Our patient also had inactive pulmonary sarcoidosis at the time of diagnosis and negative ophthalmologic evaluation for sarcoidosis. The MRI findings in our patient was consistent with pituitary adenoma with in-homogenously expanding pituitary mass with asymmetrical suprasellar extension and contralateral deviation of stalk, that are usually not present in neurosarcoidosis or lymphocytic hypophysitis (Fig. 1) (13).

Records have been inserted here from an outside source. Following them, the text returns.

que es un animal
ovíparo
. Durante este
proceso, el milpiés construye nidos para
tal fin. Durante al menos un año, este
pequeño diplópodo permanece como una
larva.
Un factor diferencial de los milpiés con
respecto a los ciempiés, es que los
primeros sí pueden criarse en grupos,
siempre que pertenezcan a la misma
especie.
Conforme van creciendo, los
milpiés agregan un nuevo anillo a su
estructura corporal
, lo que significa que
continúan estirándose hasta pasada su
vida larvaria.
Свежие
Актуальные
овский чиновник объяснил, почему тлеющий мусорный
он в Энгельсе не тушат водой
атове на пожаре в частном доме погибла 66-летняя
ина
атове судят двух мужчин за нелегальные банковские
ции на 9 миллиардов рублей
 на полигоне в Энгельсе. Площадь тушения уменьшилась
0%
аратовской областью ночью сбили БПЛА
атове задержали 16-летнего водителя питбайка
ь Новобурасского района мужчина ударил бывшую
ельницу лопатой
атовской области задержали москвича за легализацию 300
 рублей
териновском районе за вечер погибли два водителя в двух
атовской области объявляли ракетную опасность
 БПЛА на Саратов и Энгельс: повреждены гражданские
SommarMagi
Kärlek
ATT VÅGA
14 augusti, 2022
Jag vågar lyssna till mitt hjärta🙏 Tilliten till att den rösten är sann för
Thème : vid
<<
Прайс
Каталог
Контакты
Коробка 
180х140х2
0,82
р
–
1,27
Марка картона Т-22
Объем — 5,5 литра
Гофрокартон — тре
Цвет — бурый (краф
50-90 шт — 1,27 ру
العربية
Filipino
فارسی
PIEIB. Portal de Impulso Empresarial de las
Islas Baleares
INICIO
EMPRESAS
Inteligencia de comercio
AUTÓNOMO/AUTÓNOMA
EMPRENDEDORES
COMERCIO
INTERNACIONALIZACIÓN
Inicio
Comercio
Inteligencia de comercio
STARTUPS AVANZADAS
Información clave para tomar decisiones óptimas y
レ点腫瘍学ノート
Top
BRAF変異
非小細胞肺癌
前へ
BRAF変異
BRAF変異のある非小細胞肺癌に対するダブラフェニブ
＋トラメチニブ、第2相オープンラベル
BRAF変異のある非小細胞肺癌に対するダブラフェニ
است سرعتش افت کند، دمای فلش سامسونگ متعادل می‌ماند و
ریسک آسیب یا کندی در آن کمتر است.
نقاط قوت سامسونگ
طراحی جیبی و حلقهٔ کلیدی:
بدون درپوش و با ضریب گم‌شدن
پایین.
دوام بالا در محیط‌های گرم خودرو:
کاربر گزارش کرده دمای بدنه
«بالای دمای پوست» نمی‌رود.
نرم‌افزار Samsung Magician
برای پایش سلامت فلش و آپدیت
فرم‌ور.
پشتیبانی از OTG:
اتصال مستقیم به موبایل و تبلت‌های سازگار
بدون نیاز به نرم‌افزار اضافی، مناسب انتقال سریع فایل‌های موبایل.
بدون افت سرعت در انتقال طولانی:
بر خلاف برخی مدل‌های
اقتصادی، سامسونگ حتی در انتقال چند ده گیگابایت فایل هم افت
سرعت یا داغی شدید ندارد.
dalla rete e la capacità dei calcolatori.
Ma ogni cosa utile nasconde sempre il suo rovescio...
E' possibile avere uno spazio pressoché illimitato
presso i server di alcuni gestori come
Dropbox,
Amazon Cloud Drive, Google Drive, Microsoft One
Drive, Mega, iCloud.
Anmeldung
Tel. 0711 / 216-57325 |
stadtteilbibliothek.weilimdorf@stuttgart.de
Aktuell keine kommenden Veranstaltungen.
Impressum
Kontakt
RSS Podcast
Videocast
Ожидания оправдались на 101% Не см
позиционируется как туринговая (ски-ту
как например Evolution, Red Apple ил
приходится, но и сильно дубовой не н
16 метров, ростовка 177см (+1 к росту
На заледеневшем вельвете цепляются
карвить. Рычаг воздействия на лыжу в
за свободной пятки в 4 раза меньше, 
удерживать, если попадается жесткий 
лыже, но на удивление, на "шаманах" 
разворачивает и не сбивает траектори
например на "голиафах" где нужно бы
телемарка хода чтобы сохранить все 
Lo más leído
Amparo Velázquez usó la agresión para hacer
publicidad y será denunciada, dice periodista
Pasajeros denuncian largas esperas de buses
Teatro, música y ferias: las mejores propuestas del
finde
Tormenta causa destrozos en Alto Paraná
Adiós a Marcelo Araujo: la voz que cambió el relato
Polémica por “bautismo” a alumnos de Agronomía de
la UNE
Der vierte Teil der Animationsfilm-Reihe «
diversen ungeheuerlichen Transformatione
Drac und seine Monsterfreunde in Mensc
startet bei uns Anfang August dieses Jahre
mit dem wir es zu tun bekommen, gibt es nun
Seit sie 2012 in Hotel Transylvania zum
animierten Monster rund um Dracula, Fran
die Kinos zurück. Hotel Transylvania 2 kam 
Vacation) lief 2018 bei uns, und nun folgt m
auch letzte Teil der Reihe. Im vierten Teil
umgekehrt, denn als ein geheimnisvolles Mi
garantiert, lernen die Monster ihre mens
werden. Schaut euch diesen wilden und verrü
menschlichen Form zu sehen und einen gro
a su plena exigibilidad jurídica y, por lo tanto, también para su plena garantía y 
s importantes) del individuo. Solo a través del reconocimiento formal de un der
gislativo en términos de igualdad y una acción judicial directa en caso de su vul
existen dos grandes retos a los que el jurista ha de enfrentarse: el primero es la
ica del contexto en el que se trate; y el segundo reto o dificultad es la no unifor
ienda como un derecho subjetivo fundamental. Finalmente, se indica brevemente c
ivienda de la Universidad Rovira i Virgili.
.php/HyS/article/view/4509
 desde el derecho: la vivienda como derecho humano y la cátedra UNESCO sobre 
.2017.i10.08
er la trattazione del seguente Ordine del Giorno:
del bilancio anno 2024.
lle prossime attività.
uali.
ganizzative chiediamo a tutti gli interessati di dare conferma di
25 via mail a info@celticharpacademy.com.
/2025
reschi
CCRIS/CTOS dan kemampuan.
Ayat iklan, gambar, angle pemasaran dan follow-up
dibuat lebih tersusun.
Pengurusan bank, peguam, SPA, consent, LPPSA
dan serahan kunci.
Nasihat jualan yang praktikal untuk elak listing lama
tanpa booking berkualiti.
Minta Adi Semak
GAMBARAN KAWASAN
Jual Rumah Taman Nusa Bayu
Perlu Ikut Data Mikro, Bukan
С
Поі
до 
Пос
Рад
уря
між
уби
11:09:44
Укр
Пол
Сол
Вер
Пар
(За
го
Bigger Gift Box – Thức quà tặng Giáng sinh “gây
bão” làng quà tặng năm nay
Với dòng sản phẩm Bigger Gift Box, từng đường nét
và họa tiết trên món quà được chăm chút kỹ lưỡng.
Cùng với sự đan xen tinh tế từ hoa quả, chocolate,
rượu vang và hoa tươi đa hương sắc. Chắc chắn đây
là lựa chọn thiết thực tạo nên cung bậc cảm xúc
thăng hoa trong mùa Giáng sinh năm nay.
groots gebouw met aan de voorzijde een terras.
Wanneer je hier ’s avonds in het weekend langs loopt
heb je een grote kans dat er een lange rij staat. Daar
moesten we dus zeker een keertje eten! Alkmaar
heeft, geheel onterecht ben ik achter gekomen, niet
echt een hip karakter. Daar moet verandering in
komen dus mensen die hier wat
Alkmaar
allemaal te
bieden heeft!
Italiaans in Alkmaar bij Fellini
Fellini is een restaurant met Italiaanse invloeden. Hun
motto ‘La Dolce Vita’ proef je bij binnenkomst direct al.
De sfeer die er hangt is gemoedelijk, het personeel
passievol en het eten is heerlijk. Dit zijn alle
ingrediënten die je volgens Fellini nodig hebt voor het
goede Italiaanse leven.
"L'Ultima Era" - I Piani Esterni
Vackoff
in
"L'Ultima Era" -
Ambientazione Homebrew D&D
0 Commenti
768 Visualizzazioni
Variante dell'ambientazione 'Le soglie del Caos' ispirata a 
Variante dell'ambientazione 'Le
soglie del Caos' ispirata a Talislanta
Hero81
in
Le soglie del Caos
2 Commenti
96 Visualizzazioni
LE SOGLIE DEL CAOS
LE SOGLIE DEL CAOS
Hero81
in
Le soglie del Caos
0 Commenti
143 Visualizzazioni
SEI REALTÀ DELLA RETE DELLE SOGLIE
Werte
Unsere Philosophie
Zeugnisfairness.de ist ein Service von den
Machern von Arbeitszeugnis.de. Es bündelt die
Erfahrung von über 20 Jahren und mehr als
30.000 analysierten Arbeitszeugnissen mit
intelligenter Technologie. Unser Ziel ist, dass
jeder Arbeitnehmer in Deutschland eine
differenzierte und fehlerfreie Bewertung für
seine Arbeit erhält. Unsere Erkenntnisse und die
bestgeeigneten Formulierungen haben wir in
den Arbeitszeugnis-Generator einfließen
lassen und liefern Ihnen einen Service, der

Our patient presented with bilateral hyper lacrimation as the main symptom. However, the innervation of lacrimal reflex is compound of afferent components of the trigeminal and facial nerve. Only bilateral VII disease as in Bell's palsy will cause bilateral symptoms, while trigeminal disease will cause hypo lacrimation. The afferent VII nerve branch related to the lacrimation track does not have anatomic correlation with pituitary or the cavernous sinus so there was no possible correlation with the presenting symptoms and pituitary finding (14).

Given the size of the tumor and the absence of VF deficits, despite the displacement of the optic chiasm, we concluded that this tumor likely had a slow growth pattern that usually corresponds to non-functioning macroadenoma.

Because the mass was displacing the optic nerves, the decision was made to treat surgically and re-evaluate according to pathological findings. He was found to have a macroadenoma with null-cell pathologic features after immune-histochemical stains. Post-operative MRI showed a 7.6 mm residual mass wrapped around the Internal Carotid Artery, which is being followed with serial MRIs.

A recent study indicated that post-operative residual tumor was detected in 8.9% of patients with asymptomatic incidentalomas, as compared with 31.2% of patients with symptomatic incidentalomas and multivariate analysis confirmed that having an asymptomatic incidentaloma was independently associated with a better outcome (10). However, this study did not differentiate between asymptomatic incidentalomas in macro or microadenomas and we believe that, even without symptoms, the size of the tumor would change the final prognosis.

The 5-year recurrence-free survival in patients with incidentaloma has been reported as 86.8% (8); however, early diagnosis and comorbidities assessment remains the key to avoid not only mortality but also morbidity, as visual impairment and hypopituitarism are usually irreversible in patients with slow tumor enlargement.